## Text shown
Wednesday 9 June 2010

New Dawn

Jennie and Don Waterman live in La Teulière in an old stone house surrounded by roses. Don is totally passionate about roses and their garden has so many that there is hardly room for anything else. They sell their roses as cut flowers to support the charity that Jennie and Don started which is called New Dawn after one of the roses. On 24th May they ran a fund raising event.

Jennie was teaching in Uganda in 2002 and was appalled by the devastating plight resulting from AIDS of the widows and orphans that she witnessed there. With Don she started to raise money and made more trips to the region. In 2004 they registered “New Dawn” as a charitable association in France.
After working with a project in Uganda they focussed their support on another orphanage and teaching project in Kisumu where they met Nancy and Jonas Okoth. Jennie and Don came to know them well whilst they were working closely together in December 2006 and saw in them both a remarkable young couple, who were totally dedicating their lives to helping orphans and “street” children.

## Your tasks
a - Do these statements agree with the New Dawn post? Answer yes or no for each, and quote the words of the post that decide it.
(i) Jennie was teaching in Uganda in 2002.
(ii) New Dawn was registered as a charitable association in Uganda.
(iii) The charity takes its name from a rose.
b - Can you write the next part of the post about New Dawn, picking up after its final sentence?
The lines after this point come from a different source than the New Dawn post.

## Extracted material
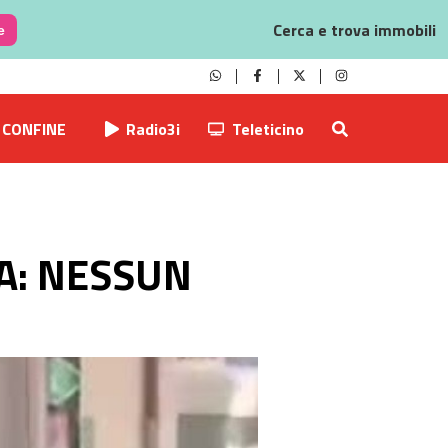
Cerca e trova immobili
e
CONFINE
Radio3i
Teleticino
A: NESSUN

## Answers for each item
a -
(i) Yes: "Jennie was teaching in Uganda in 2002"
(ii) No: "as a charitable association in France"
(iii) Yes: "called New Dawn after one of the roses"

b -
The orphanage was started by Nancy and Jonas in January 2007 to provide care and support to the orphans, street children and widows of the Kisumu area. Nancy used to work for the Imperial Hotel in Kisumu but left her career behind, bought some land about 4km north of Kisumu in the hills overlooking Lake Victoria and together with Jonas and their three children set up the “Arise and Shine” Kogony Orphanage and Community Project. We met Nancy last year at a social event hosted by Marie-Ange and Jean-Louis Dreyer whose daughter Julie has spent three months at Kogony. I did not know about Nancy's work then but I was struck by her self assurance and sense of humour. Others have used the word charisma.
They now have twenty four resident orphans and run a nursery school on the site. Often children in the community are left in the care of aged grandmothers or sick mothers. With the intention of improving the quality of life and the life expectancy of these widows, Nancy and Jonas have reached out to the local community by arranging nine empowerment groups for the many women left widowed by AIDS. They have encouraged these groups to start mini businesses, which sell locally made soap and high protein meal. Other plans are underway which include selling articles made by the tailoring group and vegetables grown on the orphanage land. In April 2009 they asked the community to select twenty widows most in need of help and started the “Desperate Widows Group”. Each member receives monthly food packs, regular home visits and other articles such as mosquito nets, extra blankets etc.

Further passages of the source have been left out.